The destruction of wetlands includes increased pollution or conversion for agricultural use and human settlements. The conversion of mangrove forests to commercial aquaculture ponds is a major threat in Andhra Pradesh, and in some places fishing cats are killed. Over-exploitation of local fish stocks and retaliatory killing by local people are also significant threats. The fishing cat's habitat in India is predominantly marshlands, which are subject to agricultural usage under the country's laws, resulting in human–wildlife conflict. Coastal wetlands are an important habitat for the fishing cat in Thailand and Cambodia, however, estimates predict that only 6% of wetlands remain undisturbed.

In West Bengal's Howrah district, 27 dead fishing cats were recorded between April 2010 and May 2011, and in Sagar Island, the fishing cat was possibly extirpated by local people for reasons unknown. Deaths are more frequent in the dry season, when people use wetlands more frequently. At least 30 fishing cats were killed by local people in Bangladesh between January 2010 and March 2013. They are often killed because they are mistaken as tiger cubs. In Thailand, 31% of radio-collared fishing cats were killed by local people between 2012 and 2015. Fish farmers in Koshi Tappu Wildlife Reserve have killed fishing cats in retaliation for perceived loss of fish. Roadkills are a major mortality factor in Odisha. The fishing cat is possibly extinct in coastal Kerala, but it is doubtful whether it ever occurred there at all.

== Conservation ==
The fishing cat is included on CITES Appendix II and protected by national legislation over most of its range. Hunting is prohibited in Bangladesh, China, India, Indonesia, Myanmar, Nepal, Pakistan, Sri Lanka, and Thailand. Hunting regulations apply in Laos. In Bhutan, Malaysia, and Vietnam, it is not protected outside protected areas, and no information is known about its legal protections in Cambodia. It is the state animal of the Indian state of West Bengal. Its survival depends on protection of wetlands, prevention of indiscriminate trapping, snaring and poisoning.

- ASSIGNMENT A
Answer these questions from the fishing cat passage:
(i) Why are fishing cats in Bangladesh often killed?
(ii) Of which Indian state is the fishing cat the state animal?
(iii) What percentage of radio-collared fishing cats in Thailand were killed by local people between 2012 and 2015?
- ASSIGNMENT B
Extend the fishing cat passage, picking up after its final sentence.

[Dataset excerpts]
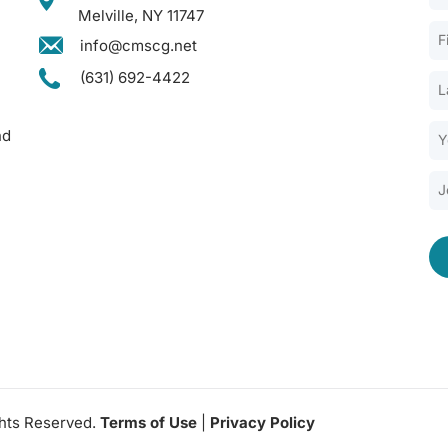
Melville, NY 11747
info@cmscg.net
(631) 692-4422
nd
ghts Reserved.
Terms of Use
|
Privacy Policy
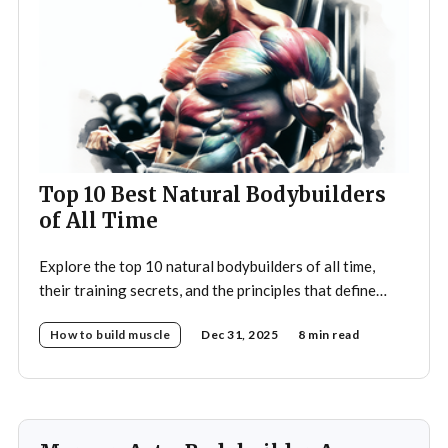
Top 10 Best Natural Bodybuilders
of All Time
Explore the top 10 natural bodybuilders of all time,
their training secrets, and the principles that define
drug-free bodybuilding success.
How to build muscle
Dec 31, 2025
8 min read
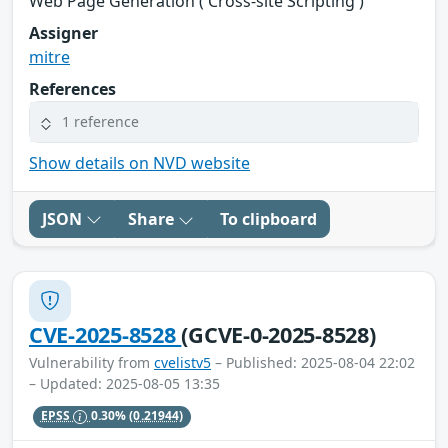
Web Page Generation ('Cross-site Scripting')
Assigner
mitre
References
1 reference
Show details on NVD website
JSON
Share
To clipboard
CVE-2025-8528
(GCVE-0-2025-8528)
Vulnerability from
cvelistv5
– Published: 2025-08-04 22:02
– Updated: 2025-08-05 13:35
EPSS
0.30%
(0.21944)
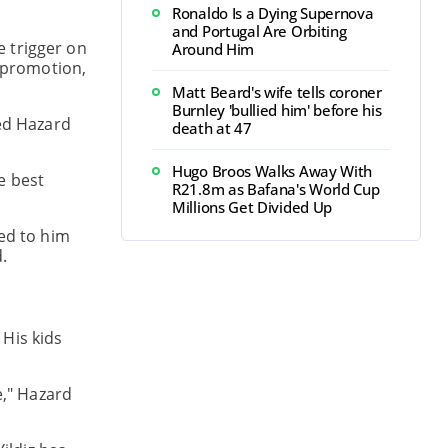
Ronaldo Is a Dying Supernova
and Portugal Are Orbiting
e trigger on
Around Him
r promotion,
Matt Beard's wife tells coroner
Burnley 'bullied him' before his
ped Hazard
death at 47
Hugo Broos Walks Away With
he best
R21.8m as Bafana's World Cup
Millions Get Divided Up
ned to him
.
 His kids
e," Hazard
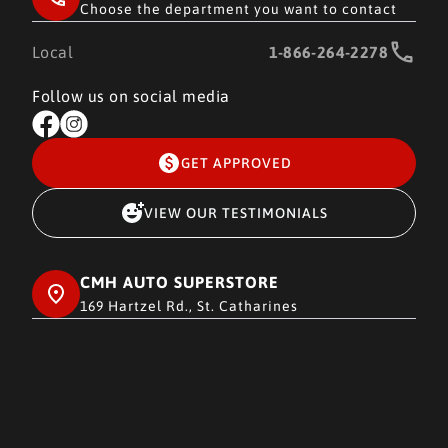
Choose the department you want to contact
Local
1-866-264-2278
Follow us on social media
GET APPROVED
VIEW OUR TESTIMONIALS
CMH AUTO SUPERSTORE
169 Hartzel Rd., St. Catharines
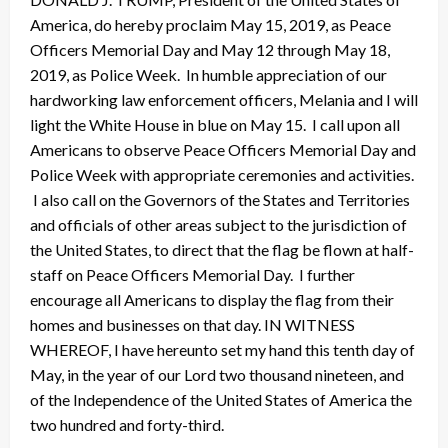
America, do hereby proclaim May 15, 2019, as Peace
Officers Memorial Day and May 12 through May 18,
2019, as Police Week. In humble appreciation of our
hardworking law enforcement officers, Melania and I will
light the White House in blue on May 15. I call upon all
Americans to observe Peace Officers Memorial Day and
Police Week with appropriate ceremonies and activities.
I also call on the Governors of the States and Territories
and officials of other areas subject to the jurisdiction of
the United States, to direct that the flag be flown at half-
staff on Peace Officers Memorial Day. I further
encourage all Americans to display the flag from their
homes and businesses on that day. IN WITNESS
WHEREOF, I have hereunto set my hand this tenth day of
May, in the year of our Lord two thousand nineteen, and
of the Independence of the United States of America the
two hundred and forty-third.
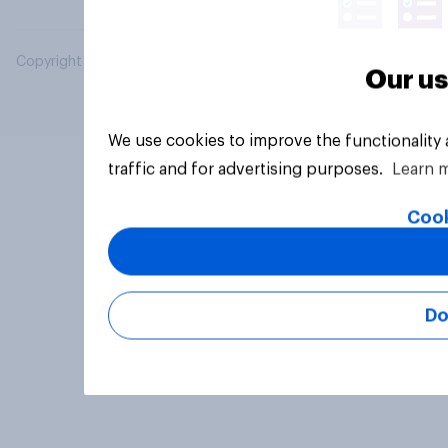
Copyright © 2026 YouGov PLC. All Rights Reserved.
Our us
We use cookies to improve the functionality
traffic and for advertising purposes.
Learn 
Cook
Do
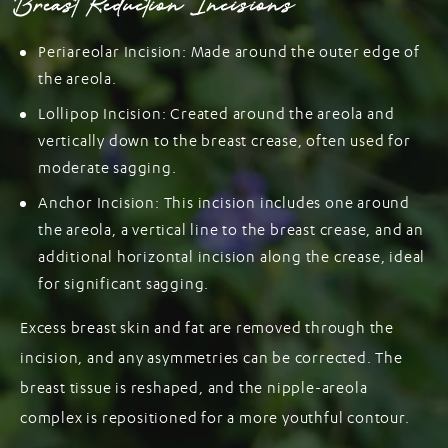
Breast Reduction Incisions
Periareolar Incision:
Made around the outer edge of
the areola.
Lollipop Incision:
Created around the areola and
vertically down to the breast crease, often used for
moderate sagging.
Anchor Incision:
This incision includes one around
the areola, a vertical line to the breast crease, and an
additional horizontal incision along the crease, ideal
for significant sagging.
Excess breast skin and fat are removed through the
incision, and any asymmetries can be corrected. The
breast tissue is reshaped, and the nipple-areola
complex is repositioned for a more youthful contour.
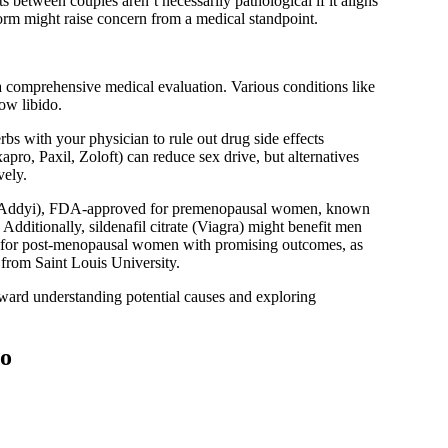
s between couples aren’t necessarily pathological if it aligns
orm might raise concern from a medical standpoint.
 a comprehensive medical evaluation. Various conditions like
low libido.
bs with your physician to rule out drug side effects
apro, Paxil, Zoloft) can reduce sex drive, but alternatives
vely.
n (Addyi), FDA-approved for premenopausal women, known
 Additionally, sildenafil citrate (Viagra) might benefit men
ed for post-menopausal women with promising outcomes, as
from Saint Louis University.
oward understanding potential causes and exploring
do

- EXPECTED OUTPUT A
(i) They are mistaken for tiger cubs.
(ii) West Bengal.
(iii) 31%.

- EXPECTED OUTPUT B
In areas where habitat degradation is a major concern, such as coastal Andhra Pradesh, non-governmental organizations are working to slow habitat conversion in collaboration with local villagers. Part of this work involves creating alternative livelihood programs that allow villagers to earn money without damaging natural habitats. A Fishing Cat Conservation Alliance provides an umbrella for the cooperation of national fishing cat conservation groups, which began with the establishment of India's in 2010.

=== In captivity ===
Fishing cat captive breeding programmes have been established by the European Association of Zoos and Aquaria and the American Association of Zoos and Aquariums. All the fishing cats kept in zoos around the world are listed in the International Studbook of the World Association of Zoos and Aquariums. Zoos in Thailand house around 30 individuals; birth rates are not particularly high. They have been placed in captivity as an "insurance population" due to their vulnerable status in the wild.